§ **WORK REQUIRED**: Excluding pictures, give the entries again exactly as they appear.

- - -

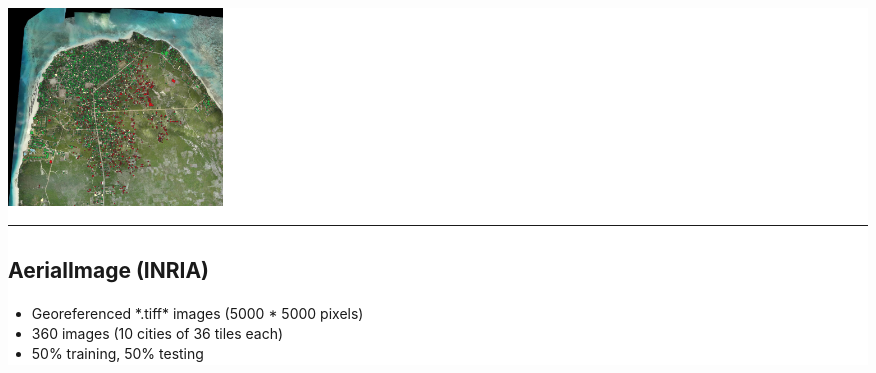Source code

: <img src="./img/tanzania_example.png" width="25%">

---

## AerialImage (INRIA)

<ul>
<li>Georeferenced *.tiff* images (5000 * 5000 pixels)</li>
<li>360 images (10 cities of 36 tiles each)</li>
<li>50% training, 50% testing</li>
</ul>
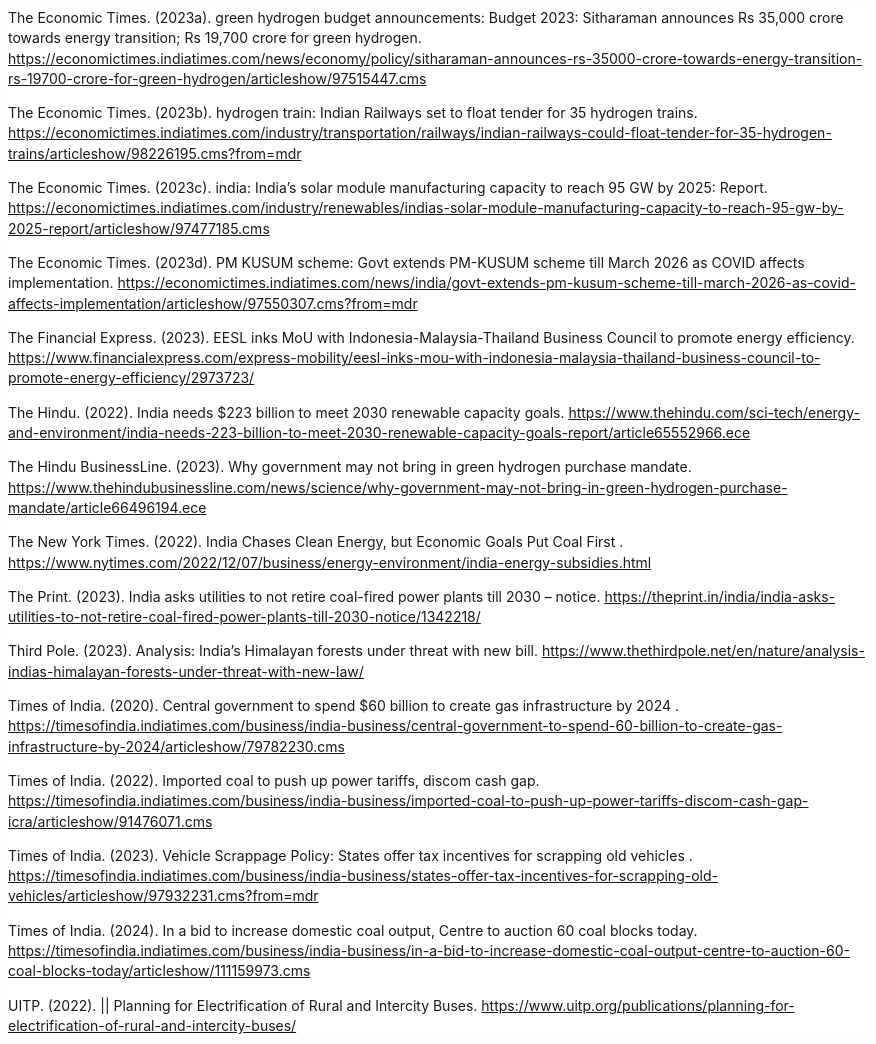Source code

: The Economic Times. (2023a). green hydrogen budget announcements: Budget 2023: Sitharaman announces Rs 35,000 crore towards energy transition; Rs 19,700 crore for green hydrogen. https://economictimes.indiatimes.com/news/economy/policy/sitharaman-announces-rs-35000-crore-towards-energy-transition-rs-19700-crore-for-green-hydrogen/articleshow/97515447.cms

The Economic Times. (2023b). hydrogen train: Indian Railways set to float tender for 35 hydrogen trains. https://economictimes.indiatimes.com/industry/transportation/railways/indian-railways-could-float-tender-for-35-hydrogen-trains/articleshow/98226195.cms?from=mdr

The Economic Times. (2023c). india: India’s solar module manufacturing capacity to reach 95 GW by 2025: Report. https://economictimes.indiatimes.com/industry/renewables/indias-solar-module-manufacturing-capacity-to-reach-95-gw-by-2025-report/articleshow/97477185.cms

The Economic Times. (2023d). PM KUSUM scheme: Govt extends PM-KUSUM scheme till March 2026 as COVID affects implementation. https://economictimes.indiatimes.com/news/india/govt-extends-pm-kusum-scheme-till-march-2026-as-covid-affects-implementation/articleshow/97550307.cms?from=mdr

The Financial Express. (2023). EESL inks MoU with Indonesia-Malaysia-Thailand Business Council to promote energy efficiency. https://www.financialexpress.com/express-mobility/eesl-inks-mou-with-indonesia-malaysia-thailand-business-council-to-promote-energy-efficiency/2973723/

The Hindu. (2022). India needs $223 billion to meet 2030 renewable capacity goals. https://www.thehindu.com/sci-tech/energy-and-environment/india-needs-223-billion-to-meet-2030-renewable-capacity-goals-report/article65552966.ece

The Hindu BusinessLine. (2023). Why government may not bring in green hydrogen purchase mandate. https://www.thehindubusinessline.com/news/science/why-government-may-not-bring-in-green-hydrogen-purchase-mandate/article66496194.ece

The New York Times. (2022). India Chases Clean Energy, but Economic Goals Put Coal First . https://www.nytimes.com/2022/12/07/business/energy-environment/india-energy-subsidies.html

The Print. (2023). India asks utilities to not retire coal-fired power plants till 2030 – notice. https://theprint.in/india/india-asks-utilities-to-not-retire-coal-fired-power-plants-till-2030-notice/1342218/

Third Pole. (2023). Analysis: India’s Himalayan forests under threat with new bill. https://www.thethirdpole.net/en/nature/analysis-indias-himalayan-forests-under-threat-with-new-law/

Times of India. (2020). Central government to spend $60 billion to create gas infrastructure by 2024 . https://timesofindia.indiatimes.com/business/india-business/central-government-to-spend-60-billion-to-create-gas-infrastructure-by-2024/articleshow/79782230.cms

Times of India. (2022). Imported coal to push up power tariffs, discom cash gap. https://timesofindia.indiatimes.com/business/india-business/imported-coal-to-push-up-power-tariffs-discom-cash-gap-icra/articleshow/91476071.cms

Times of India. (2023). Vehicle Scrappage Policy: States offer tax incentives for scrapping old vehicles . https://timesofindia.indiatimes.com/business/india-business/states-offer-tax-incentives-for-scrapping-old-vehicles/articleshow/97932231.cms?from=mdr

Times of India. (2024). In a bid to increase domestic coal output, Centre to auction 60 coal blocks today. https://timesofindia.indiatimes.com/business/india-business/in-a-bid-to-increase-domestic-coal-output-centre-to-auction-60-coal-blocks-today/articleshow/111159973.cms

UITP. (2022). || Planning for Electrification of Rural and Intercity Buses. https://www.uitp.org/publications/planning-for-electrification-of-rural-and-intercity-buses/
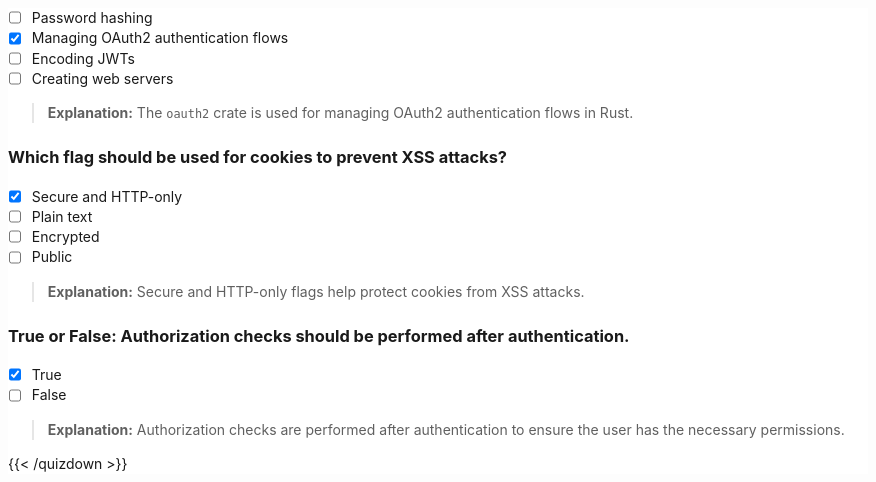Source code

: - [ ] Password hashing
- [x] Managing OAuth2 authentication flows
- [ ] Encoding JWTs
- [ ] Creating web servers

> **Explanation:** The `oauth2` crate is used for managing OAuth2 authentication flows in Rust.

### Which flag should be used for cookies to prevent XSS attacks?

- [x] Secure and HTTP-only
- [ ] Plain text
- [ ] Encrypted
- [ ] Public

> **Explanation:** Secure and HTTP-only flags help protect cookies from XSS attacks.

### True or False: Authorization checks should be performed after authentication.

- [x] True
- [ ] False

> **Explanation:** Authorization checks are performed after authentication to ensure the user has the necessary permissions.

{{< /quizdown >}}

- - -

§ **YOUR SOLUTION**:
Source code

: <img src="./img/tanzania_example.png" width="25%">

---

## AerialImage (INRIA)

<ul>
<li>Georeferenced *.tiff* images (5000 * 5000 pixels)</li>
<li>360 images (10 cities of 36 tiles each)</li>
<li>50% training, 50% testing</li>
</ul>
Source code

: The Economic Times. (2023a). green hydrogen budget announcements: Budget 2023: Sitharaman announces Rs 35,000 crore towards energy transition; Rs 19,700 crore for green hydrogen. https://economictimes.indiatimes.com/news/economy/policy/sitharaman-announces-rs-35000-crore-towards-energy-transition-rs-19700-crore-for-green-hydrogen/articleshow/97515447.cms

The Economic Times. (2023b). hydrogen train: Indian Railways set to float tender for 35 hydrogen trains. https://economictimes.indiatimes.com/industry/transportation/railways/indian-railways-could-float-tender-for-35-hydrogen-trains/articleshow/98226195.cms?from=mdr

The Economic Times. (2023c). india: India’s solar module manufacturing capacity to reach 95 GW by 2025: Report. https://economictimes.indiatimes.com/industry/renewables/indias-solar-module-manufacturing-capacity-to-reach-95-gw-by-2025-report/articleshow/97477185.cms

The Economic Times. (2023d). PM KUSUM scheme: Govt extends PM-KUSUM scheme till March 2026 as COVID affects implementation. https://economictimes.indiatimes.com/news/india/govt-extends-pm-kusum-scheme-till-march-2026-as-covid-affects-implementation/articleshow/97550307.cms?from=mdr

The Financial Express. (2023). EESL inks MoU with Indonesia-Malaysia-Thailand Business Council to promote energy efficiency. https://www.financialexpress.com/express-mobility/eesl-inks-mou-with-indonesia-malaysia-thailand-business-council-to-promote-energy-efficiency/2973723/

The Hindu. (2022). India needs $223 billion to meet 2030 renewable capacity goals. https://www.thehindu.com/sci-tech/energy-and-environment/india-needs-223-billion-to-meet-2030-renewable-capacity-goals-report/article65552966.ece

The Hindu BusinessLine. (2023). Why government may not bring in green hydrogen purchase mandate. https://www.thehindubusinessline.com/news/science/why-government-may-not-bring-in-green-hydrogen-purchase-mandate/article66496194.ece

The New York Times. (2022). India Chases Clean Energy, but Economic Goals Put Coal First . https://www.nytimes.com/2022/12/07/business/energy-environment/india-energy-subsidies.html

The Print. (2023). India asks utilities to not retire coal-fired power plants till 2030 – notice. https://theprint.in/india/india-asks-utilities-to-not-retire-coal-fired-power-plants-till-2030-notice/1342218/

Third Pole. (2023). Analysis: India’s Himalayan forests under threat with new bill. https://www.thethirdpole.net/en/nature/analysis-indias-himalayan-forests-under-threat-with-new-law/

Times of India. (2020). Central government to spend $60 billion to create gas infrastructure by 2024 . https://timesofindia.indiatimes.com/business/india-business/central-government-to-spend-60-billion-to-create-gas-infrastructure-by-2024/articleshow/79782230.cms

Times of India. (2022). Imported coal to push up power tariffs, discom cash gap. https://timesofindia.indiatimes.com/business/india-business/imported-coal-to-push-up-power-tariffs-discom-cash-gap-icra/articleshow/91476071.cms

Times of India. (2023). Vehicle Scrappage Policy: States offer tax incentives for scrapping old vehicles . https://timesofindia.indiatimes.com/business/india-business/states-offer-tax-incentives-for-scrapping-old-vehicles/articleshow/97932231.cms?from=mdr

Times of India. (2024). In a bid to increase domestic coal output, Centre to auction 60 coal blocks today. https://timesofindia.indiatimes.com/business/india-business/in-a-bid-to-increase-domestic-coal-output-centre-to-auction-60-coal-blocks-today/articleshow/111159973.cms

UITP. (2022). || Planning for Electrification of Rural and Intercity Buses. https://www.uitp.org/publications/planning-for-electrification-of-rural-and-intercity-buses/
Source code

: - [ ] Password hashing
- [x] Managing OAuth2 authentication flows
- [ ] Encoding JWTs
- [ ] Creating web servers

> **Explanation:** The `oauth2` crate is used for managing OAuth2 authentication flows in Rust.

### Which flag should be used for cookies to prevent XSS attacks?

- [x] Secure and HTTP-only
- [ ] Plain text
- [ ] Encrypted
- [ ] Public

> **Explanation:** Secure and HTTP-only flags help protect cookies from XSS attacks.

### True or False: Authorization checks should be performed after authentication.

- [x] True
- [ ] False

> **Explanation:** Authorization checks are performed after authentication to ensure the user has the necessary permissions.

{{< /quizdown >}}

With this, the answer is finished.